Whether you have an ‘inny’ or an ‘outie’ is nothing to do with the way the cord was cut. After birth, the umbilical cord is cut off an inch or two from the newborn’s belly. It later dries up and falls off as the muscles close up; the navel is the scar left from the base of the cord.
Usually the scar ends up slightly retracted – but sometimes extra skin stays, making it stick out. Or the muscles don’t close off and you’re left with a little protruding hernia, which usually fixes itself in the first year.
Nearly all mammals have belly buttons. Marsupials don’t have navels. The umbilical cord detaches while they’re in the pouch, so no scar forms. Platypuses don’t have them either, because they lay eggs.

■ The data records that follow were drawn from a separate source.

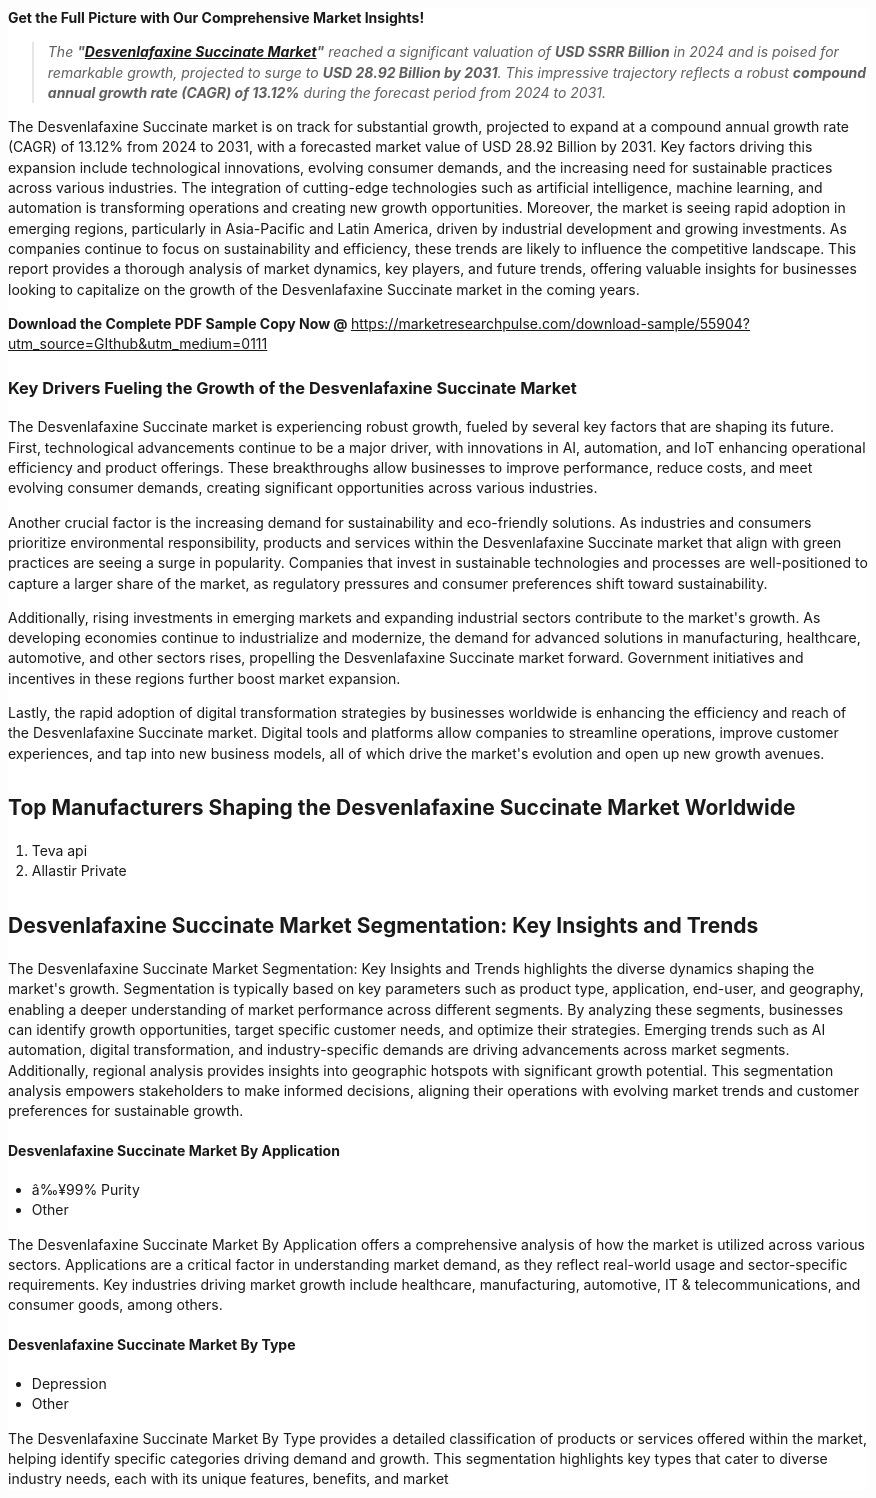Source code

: <p><strong>Get the Full Picture with Our Comprehensive Market Insights!</strong></p><blockquote><p><em>The <strong>"<a href="https://marketresearchpulse.com/download-sample/55904?utm_source=GIthub&amp;utm_medium=0111">Desvenlafaxine Succinate Market</a>"</strong> reached a significant valuation of <strong>USD SSRR Billion</strong> in 2024 and is poised for remarkable growth, projected to surge to <strong>USD 28.92 Billion by 2031</strong>. This impressive trajectory reflects a robust <strong>compound annual growth rate (CAGR) of 13.12%</strong> during the forecast period from 2024 to 2031.</em></p></blockquote><p>The Desvenlafaxine Succinate market is on track for substantial growth, projected to expand at a compound annual growth rate (CAGR) of 13.12% from 2024 to 2031, with a forecasted market value of USD 28.92 Billion by 2031. Key factors driving this expansion include technological innovations, evolving consumer demands, and the increasing need for sustainable practices across various industries. The integration of cutting-edge technologies such as artificial intelligence, machine learning, and automation is transforming operations and creating new growth opportunities. Moreover, the market is seeing rapid adoption in emerging regions, particularly in Asia-Pacific and Latin America, driven by industrial development and growing investments. As companies continue to focus on sustainability and efficiency, these trends are likely to influence the competitive landscape. This report provides a thorough analysis of market dynamics, key players, and future trends, offering valuable insights for businesses looking to capitalize on the growth of the Desvenlafaxine Succinate market in the coming years.</p><p><strong>Download the Complete PDF Sample Copy Now @ </strong><a href="https://marketresearchpulse.com/download-sample/55904?utm_source=GIthub&amp;utm_medium=0111">https://marketresearchpulse.com/download-sample/55904?utm_source=GIthub&amp;utm_medium=0111</a></p><h3>Key Drivers Fueling the Growth of the Desvenlafaxine Succinate Market</h3><p>The Desvenlafaxine Succinate market is experiencing robust growth, fueled by several key factors that are shaping its future. First, technological advancements continue to be a major driver, with innovations in AI, automation, and IoT enhancing operational efficiency and product offerings. These breakthroughs allow businesses to improve performance, reduce costs, and meet evolving consumer demands, creating significant opportunities across various industries.</p><p>Another crucial factor is the increasing demand for sustainability and eco-friendly solutions. As industries and consumers prioritize environmental responsibility, products and services within the Desvenlafaxine Succinate market that align with green practices are seeing a surge in popularity. Companies that invest in sustainable technologies and processes are well-positioned to capture a larger share of the market, as regulatory pressures and consumer preferences shift toward sustainability.</p><p>Additionally, rising investments in emerging markets and expanding industrial sectors contribute to the market's growth. As developing economies continue to industrialize and modernize, the demand for advanced solutions in manufacturing, healthcare, automotive, and other sectors rises, propelling the Desvenlafaxine Succinate market forward. Government initiatives and incentives in these regions further boost market expansion.</p><p>Lastly, the rapid adoption of digital transformation strategies by businesses worldwide is enhancing the efficiency and reach of the Desvenlafaxine Succinate market. Digital tools and platforms allow companies to streamline operations, improve customer experiences, and tap into new business models, all of which drive the market's evolution and open up new growth avenues.</p><h2>Top Manufacturers Shaping the Desvenlafaxine Succinate Market Worldwide</h2><ol><li>Teva api</li><li>Allastir Private</li></ol><h2>Desvenlafaxine Succinate Market Segmentation: Key Insights and Trends</h2><p>The Desvenlafaxine Succinate Market Segmentation: Key Insights and Trends highlights the diverse dynamics shaping the market's growth. Segmentation is typically based on key parameters such as product type, application, end-user, and geography, enabling a deeper understanding of market performance across different segments. By analyzing these segments, businesses can identify growth opportunities, target specific customer needs, and optimize their strategies. Emerging trends such as AI automation, digital transformation, and industry-specific demands are driving advancements across market segments. Additionally, regional analysis provides insights into geographic hotspots with significant growth potential. This segmentation analysis empowers stakeholders to make informed decisions, aligning their operations with evolving market trends and customer preferences for sustainable growth.</p><h4>Desvenlafaxine Succinate Market By Application</h4><ul><li>â‰¥99% Purity<li> Other</li></ul><p>The Desvenlafaxine Succinate Market By Application offers a comprehensive analysis of how the market is utilized across various sectors. Applications are a critical factor in understanding market demand, as they reflect real-world usage and sector-specific requirements. Key industries driving market growth include healthcare, manufacturing, automotive, IT &amp; telecommunications, and consumer goods, among others.</p><h4>Desvenlafaxine Succinate Market&nbsp;<strong>By&nbsp;Type</strong></h4><ul><li>Depression<li> Other</li></ul><p>The Desvenlafaxine Succinate Market By Type provides a detailed classification of products or services offered within the market, helping identify specific categories driving demand and growth. This segmentation highlights key types that cater to diverse industry needs, each with its unique features, benefits, and market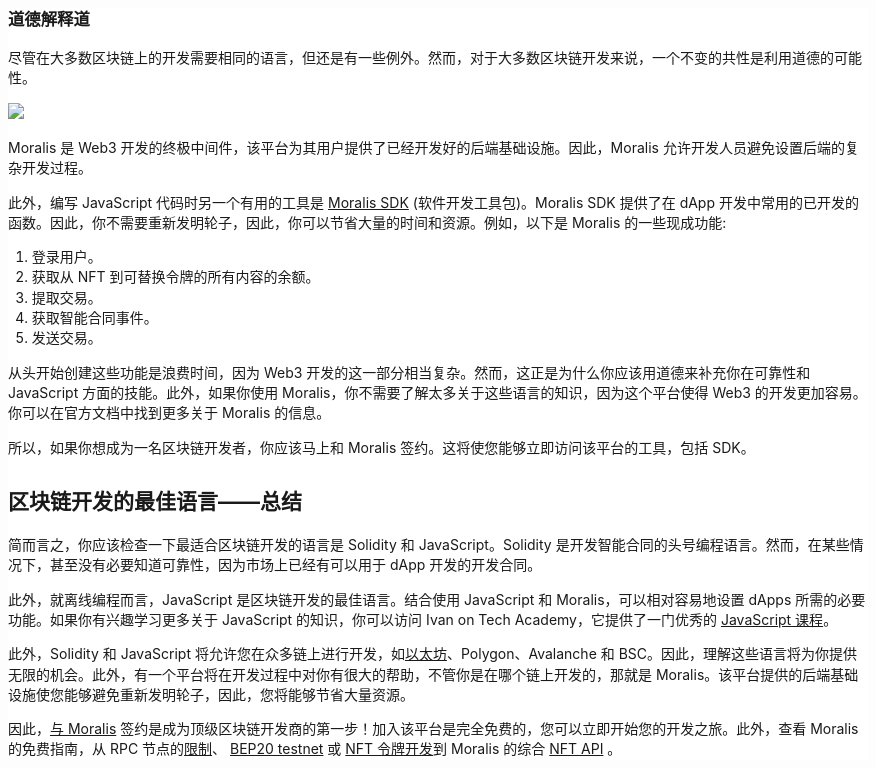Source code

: ### 道德解释道

尽管在大多数区块链上的开发需要相同的语言，但还是有一些例外。然而，对于大多数区块链开发来说，一个不变的共性是利用道德的可能性。

![](../Images/5170c0d059d84164027266a6813048f0.png)

Moralis 是 Web3 开发的终极中间件，该平台为其用户提供了已经开发好的后端基础设施。因此，Moralis 允许开发人员避免设置后端的复杂开发过程。

此外，编写 JavaScript 代码时另一个有用的工具是 [Moralis SDK](https://moralis.io/exploring-moralis-sdk-the-ultimate-web3-sdk/) (软件开发工具包)。Moralis SDK 提供了在 dApp 开发中常用的已开发的函数。因此，你不需要重新发明轮子，因此，你可以节省大量的时间和资源。例如，以下是 Moralis 的一些现成功能:

1.  登录用户。
2.  获取从 NFT 到可替换令牌的所有内容的余额。
3.  提取交易。
4.  获取智能合同事件。
5.  发送交易。

从头开始创建这些功能是浪费时间，因为 Web3 开发的这一部分相当复杂。然而，这正是为什么你应该用道德来补充你在可靠性和 JavaScript 方面的技能。此外，如果你使用 Moralis，你不需要了解太多关于这些语言的知识，因为这个平台使得 Web3 的开发更加容易。你可以在官方文档中找到更多关于 Moralis 的信息。

所以，如果你想成为一名区块链开发者，你应该马上和 Moralis 签约。这将使您能够立即访问该平台的工具，包括 SDK。

## 区块链开发的最佳语言——总结

简而言之，你应该检查一下最适合区块链开发的语言是 Solidity 和 JavaScript。Solidity 是开发智能合同的头号编程语言。然而，在某些情况下，甚至没有必要知道可靠性，因为市场上已经有可以用于 dApp 开发的开发合同。

此外，就离线编程而言，JavaScript 是区块链开发的最佳语言。结合使用 JavaScript 和 Moralis，可以相对容易地设置 dApps 所需的必要功能。如果你有兴趣学习更多关于 JavaScript 的知识，你可以访问 Ivan on Tech Academy，它提供了一门优秀的 [JavaScript 课程](https://academy.ivanontech.com/courses/javascript-programming-for-blockchain-developers)。

此外，Solidity 和 JavaScript 将允许您在众多链上进行开发，如[以太坊](https://moralis.io/full-guide-what-is-ethereum/)、Polygon、Avalanche 和 BSC。因此，理解这些语言将为你提供无限的机会。此外，有一个平台将在开发过程中对你有很大的帮助，不管你是在哪个链上开发的，那就是 Moralis。该平台提供的后端基础设施使您能够避免重新发明轮子，因此，您将能够节省大量资源。

因此，[与 Moralis](https://admin.moralis.io/register) 签约是成为顶级区块链开发商的第一步！加入该平台是完全免费的，您可以立即开始您的开发之旅。此外，查看 Moralis 的免费指南，从 RPC 节点的[限制](https://moralis.io/exploring-the-limitations-of-rpc-nodes-and-the-solution-to-them/)、 [BEP20 testnet](https://moralis.io/bep20-testnet-create-a-bep20-token-in-15-mins/) 或 [NFT 令牌开发](https://moralis.io/nft-token-development-the-ultimate-guide/)到 Moralis 的综合 [NFT API](https://moralis.io/ultimate-nft-api-exploring-moralis-nft-api/) 。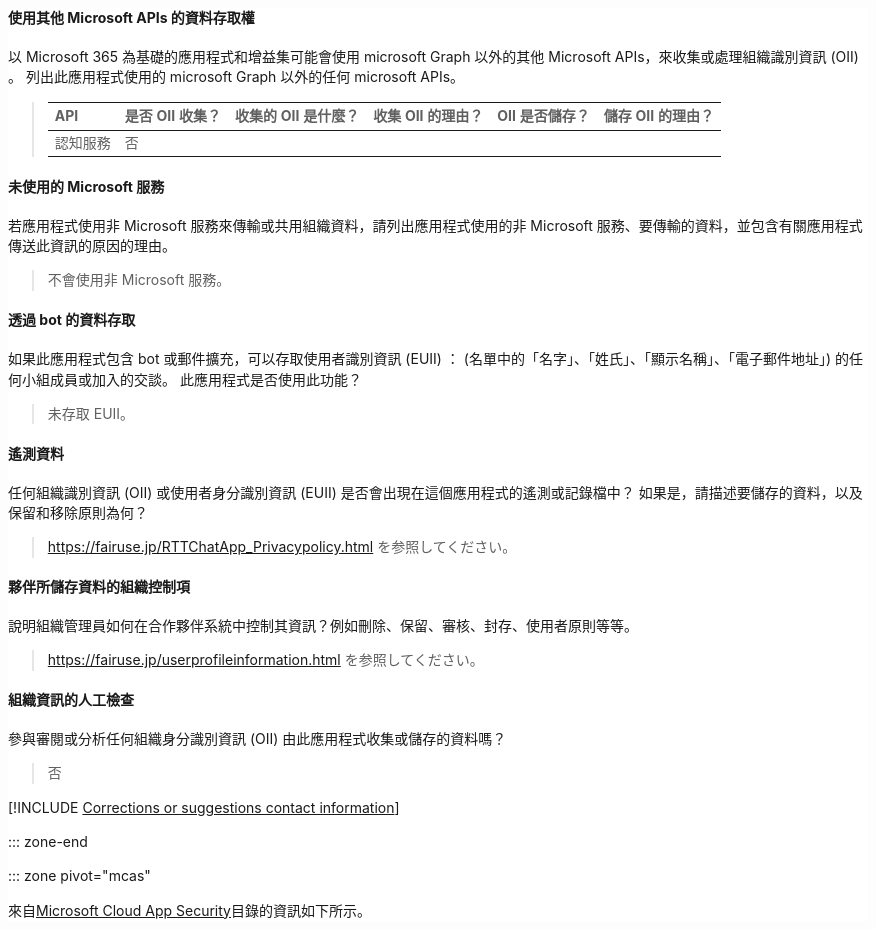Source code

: #### <a name="data-access-using-other-microsoft-apis"></a>使用其他 Microsoft APIs 的資料存取權

以 Microsoft 365 為基礎的應用程式和增益集可能會使用 microsoft Graph 以外的其他 Microsoft APIs，來收集或處理組織識別資訊 (OII) 。 列出此應用程式使用的 microsoft Graph 以外的任何 microsoft APIs。

>| **API** |  **是否 OII 收集？** |  **收集的 OII 是什麼？** | **收集 OII 的理由？** | **OII 是否儲存？** | **儲存 OII 的理由？** |
>|:--------|:-----------------------|:----------------------------|:--------------------------------------|:-------------------|:-----------------------------------|
>| 認知服務 | 否 |  |  |  |  |

#### <a name="non-microsoft-services-used"></a>未使用的 Microsoft 服務

若應用程式使用非 Microsoft 服務來傳輸或共用組織資料，請列出應用程式使用的非 Microsoft 服務、要傳輸的資料，並包含有關應用程式傳送此資訊的原因的理由。

>不會使用非 Microsoft 服務。

#### <a name="data-access-via-bots"></a>透過 bot 的資料存取

如果此應用程式包含 bot 或郵件擴充，可以存取使用者識別資訊 (EUII) ： (名單中的「名字」、「姓氏」、「顯示名稱」、「電子郵件地址」) 的任何小組成員或加入的交談。 此應用程式是否使用此功能？

>未存取 EUII。


#### <a name="telemetry-data"></a>遙測資料

任何組織識別資訊 (OII) 或使用者身分識別資訊 (EUII) 是否會出現在這個應用程式的遙測或記錄檔中？ 如果是，請描述要儲存的資料，以及保留和移除原則為何？

>https://fairuse.jp/RTTChatApp_Privacypolicy.html &#12434;&#21442;&#29031;&#12375;&#12390;&#12367;&#12384;&#12373;&#12356;&#12290;

#### <a name="organizational-controls-for-data-stored-by-partner"></a>夥伴所儲存資料的組織控制項

說明組織管理員如何在合作夥伴系統中控制其資訊？例如刪除、保留、審核、封存、使用者原則等等。

>https://fairuse.jp/userprofileinformation.html &#12434;&#21442;&#29031;&#12375;&#12390;&#12367;&#12384;&#12373;&#12356;&#12290;

#### <a name="human-review-of-organizational-information"></a>組織資訊的人工檢查

參與審閱或分析任何組織身分識別資訊 (OII) 由此應用程式收集或儲存的資料嗎？

>否

[!INCLUDE [Corrections or suggestions contact information](../includes/corrections-or-suggestions.md)]

::: zone-end

::: zone pivot="mcas"

來自[Microsoft Cloud App Security](https://www.microsoft.com/enterprise-mobility-security/cloud-app-security)目錄的資訊如下所示。
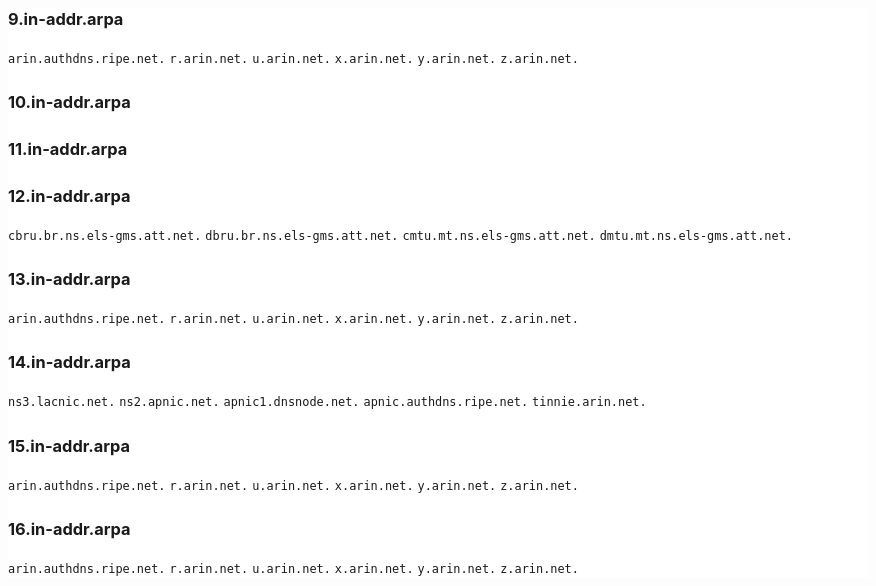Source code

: ### 9.in-addr.arpa ###
`arin.authdns.ripe.net.`
`r.arin.net.`
`u.arin.net.`
`x.arin.net.`
`y.arin.net.`
`z.arin.net.`

### 10.in-addr.arpa ###

### 11.in-addr.arpa ###

### 12.in-addr.arpa ###
`cbru.br.ns.els-gms.att.net.`
`dbru.br.ns.els-gms.att.net.`
`cmtu.mt.ns.els-gms.att.net.`
`dmtu.mt.ns.els-gms.att.net.`

### 13.in-addr.arpa ###
`arin.authdns.ripe.net.`
`r.arin.net.`
`u.arin.net.`
`x.arin.net.`
`y.arin.net.`
`z.arin.net.`

### 14.in-addr.arpa ###
`ns3.lacnic.net.`
`ns2.apnic.net.`
`apnic1.dnsnode.net.`
`apnic.authdns.ripe.net.`
`tinnie.arin.net.`

### 15.in-addr.arpa ###
`arin.authdns.ripe.net.`
`r.arin.net.`
`u.arin.net.`
`x.arin.net.`
`y.arin.net.`
`z.arin.net.`

### 16.in-addr.arpa ###
`arin.authdns.ripe.net.`
`r.arin.net.`
`u.arin.net.`
`x.arin.net.`
`y.arin.net.`
`z.arin.net.`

Don’t gaze too hard at your belly button
Or you will unexpectedly hit rock bottom!
There are souls, he thought, whose umbilicus has never been cut.
A team of scientists from North Carolina State University, decided to study the fauna of belly buttons. From 60 belly buttons, the team found 2,368 bacterial species, 1,458 of which may be new to science.
Some navels harbored as few as 29 species and some as many as 107, although most had around 67. Even though not a single strain showed up in every belly button, eight species were present on more than 70 percent of the subjects and when these species appeared, they did so in huge numbers.
Most of the bacteria only occurred in a single navel. One person harbored a bacterium that had previously only been found in soil from Japan - where he has never been. Another individual, who hadn't washed in several years, hosted two species of so-called extremophile bacteria that typically thrive in ice caps and thermal vents.
Your kidney and gall bladder can be surgically removed through the navel to prevent scarring.
Lots of cultures have a myth of the ‘navel of the world’, the mythical point at which the world began. There are dozens – in Arizona, Jerusalem, Easter Island, Mount Zion, and so on.
The Aztec name for their capital, ‘Mexico Tenochtitlan’, literally meant the ‘navel of the universe’.
‘Omphalos’ is the Greek for ‘navel’.
In some yoga practices, Omphaloskepsis, or navel-gazing, is an aid to meditation.
The Australian beer maker, 7 cent Brewery, has made ‘Belly Button Beer’ using yeast cultivated from the belly buttons of its brewers.
Your belly button can house over 100 species of bacteria.
A study shows that how fast you run is not determined by your height but the position of your belly button. The higher, the faster.
The omphalodium is a rather nice way of describing the belly button.
The ‘tradition’ of belly dancers wearing a jewel in their navels came about because of restrictions on showing the bare navel in 1930s films.